# Ft Lee Historic Park parking



## GDR (Jul 4, 2009)

Does anyone have an alternate spot for parking when commuting to NYC, Ft Lee Historic Park is going to charge for parking.

Thanks


----------



## Vibe (Jan 11, 2011)

Ranger station by the alpine hill further north


----------



## noisy boy (Apr 24, 2013)

you can't park long term in the park. Use municipal lot by Main st. and Central Road. There are no street parking in Fort Lee only meter parking, if you want to park your car and commute by bus to NYC, use the other lot behind the diner, next to Port Authority building that is lot closer to buses


----------



## eugenetsang (Jun 9, 2011)

GDR said:


> Does anyone have an alternate spot for parking when commuting to NYC, Ft Lee Historic Park is going to charge for parking.
> 
> Thanks




Oh man! I went for a spin last Friday. In the past, its usually "free" to park M-F and free during the off season. I thought nothing of it, so it was business as usual. Pulled in, saw no one at the gate. Parked my car in my usual first lot on the left. Unloaded and went on my way.

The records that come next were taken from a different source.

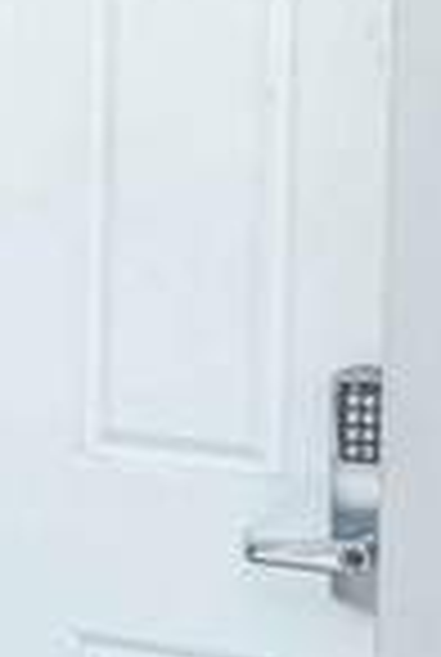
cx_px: 122
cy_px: 146
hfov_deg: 11.6
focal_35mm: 118
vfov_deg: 17.2
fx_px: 2158
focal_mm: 24
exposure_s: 1/200
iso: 400
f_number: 7.1
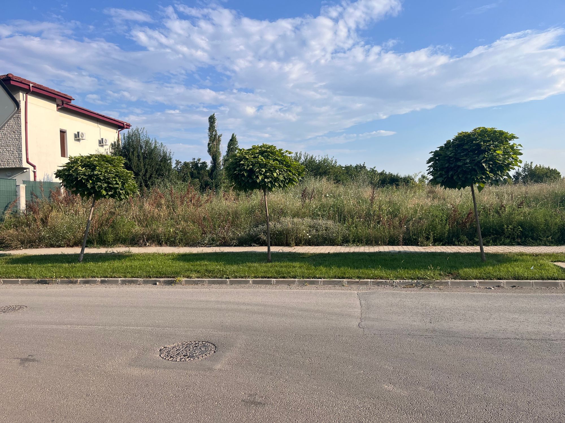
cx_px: 282
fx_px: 424
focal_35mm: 26
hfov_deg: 67.3
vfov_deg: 53.1
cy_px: 212
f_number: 1.6
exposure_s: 1/2825
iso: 50
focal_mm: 5.1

On Sunday, I met a friend at the lot. Attempted to park at my usual lot on the left. Saw a HUGE SIGN that says, "BUSES ONLY". I was baffled. Didn't know what that was about so I kept it moving. 

Pulled into the next lot to my right, saw MUNIParking ticket machines! Its now a metered lot Mon-Sun! To my surprise, I probably had been parking illegally all year long! Thank goodness i didn't get ticketed or towed!


----------